= Directions for this task =
Write out the data exactly as given, dropping every picture.

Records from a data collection

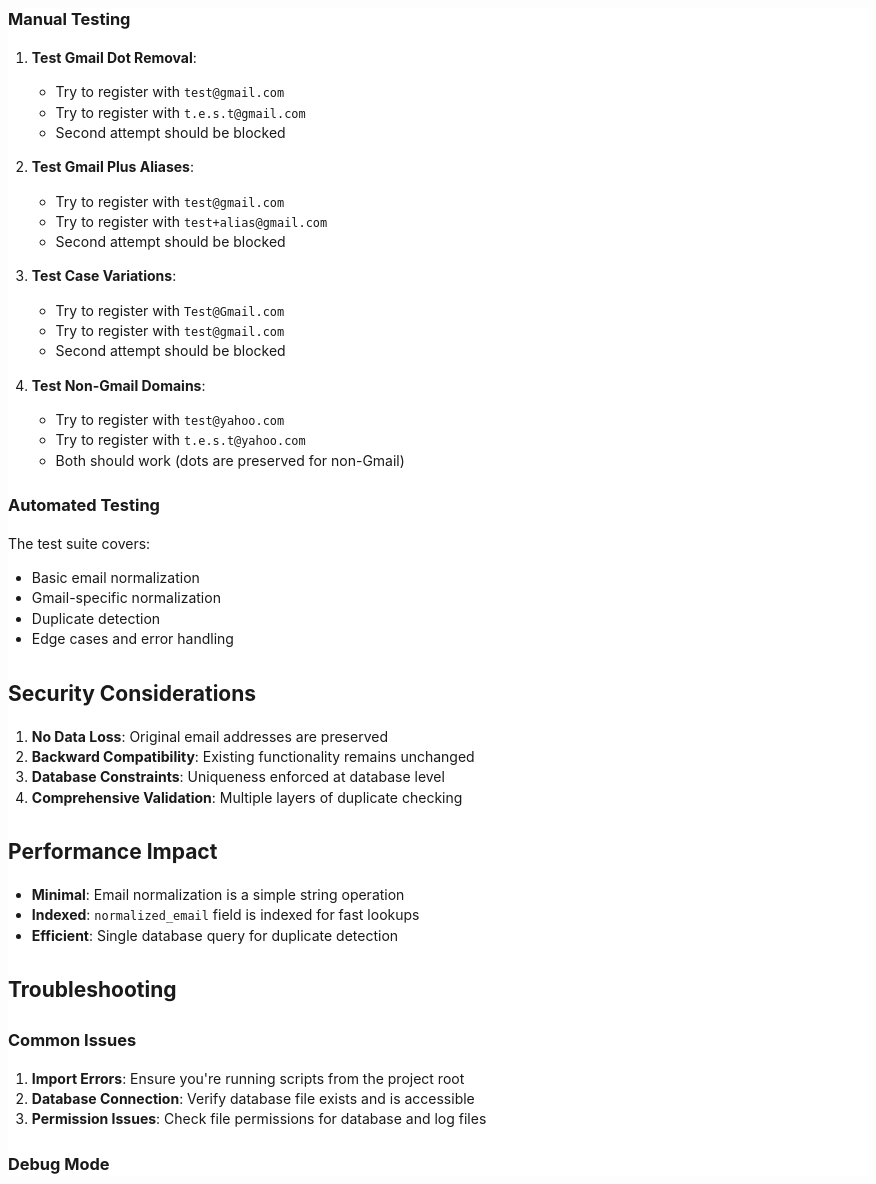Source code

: ### Manual Testing

1. **Test Gmail Dot Removal**:
   - Try to register with `test@gmail.com`
   - Try to register with `t.e.s.t@gmail.com`
   - Second attempt should be blocked

2. **Test Gmail Plus Aliases**:
   - Try to register with `test@gmail.com`
   - Try to register with `test+alias@gmail.com`
   - Second attempt should be blocked

3. **Test Case Variations**:
   - Try to register with `Test@Gmail.com`
   - Try to register with `test@gmail.com`
   - Second attempt should be blocked

4. **Test Non-Gmail Domains**:
   - Try to register with `test@yahoo.com`
   - Try to register with `t.e.s.t@yahoo.com`
   - Both should work (dots are preserved for non-Gmail)

### Automated Testing

The test suite covers:
- Basic email normalization
- Gmail-specific normalization
- Duplicate detection
- Edge cases and error handling

## Security Considerations

1. **No Data Loss**: Original email addresses are preserved
2. **Backward Compatibility**: Existing functionality remains unchanged
3. **Database Constraints**: Uniqueness enforced at database level
4. **Comprehensive Validation**: Multiple layers of duplicate checking

## Performance Impact

- **Minimal**: Email normalization is a simple string operation
- **Indexed**: `normalized_email` field is indexed for fast lookups
- **Efficient**: Single database query for duplicate detection

## Troubleshooting

### Common Issues

1. **Import Errors**: Ensure you're running scripts from the project root
2. **Database Connection**: Verify database file exists and is accessible
3. **Permission Issues**: Check file permissions for database and log files

### Debug Mode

= Your response =
Source code

: ### Manual Testing

1. **Test Gmail Dot Removal**:
   - Try to register with `test@gmail.com`
   - Try to register with `t.e.s.t@gmail.com`
   - Second attempt should be blocked

2. **Test Gmail Plus Aliases**:
   - Try to register with `test@gmail.com`
   - Try to register with `test+alias@gmail.com`
   - Second attempt should be blocked

3. **Test Case Variations**:
   - Try to register with `Test@Gmail.com`
   - Try to register with `test@gmail.com`
   - Second attempt should be blocked

4. **Test Non-Gmail Domains**:
   - Try to register with `test@yahoo.com`
   - Try to register with `t.e.s.t@yahoo.com`
   - Both should work (dots are preserved for non-Gmail)

### Automated Testing

The test suite covers:
- Basic email normalization
- Gmail-specific normalization
- Duplicate detection
- Edge cases and error handling

## Security Considerations

1. **No Data Loss**: Original email addresses are preserved
2. **Backward Compatibility**: Existing functionality remains unchanged
3. **Database Constraints**: Uniqueness enforced at database level
4. **Comprehensive Validation**: Multiple layers of duplicate checking

## Performance Impact

- **Minimal**: Email normalization is a simple string operation
- **Indexed**: `normalized_email` field is indexed for fast lookups
- **Efficient**: Single database query for duplicate detection

## Troubleshooting

### Common Issues

1. **Import Errors**: Ensure you're running scripts from the project root
2. **Database Connection**: Verify database file exists and is accessible
3. **Permission Issues**: Check file permissions for database and log files

### Debug Mode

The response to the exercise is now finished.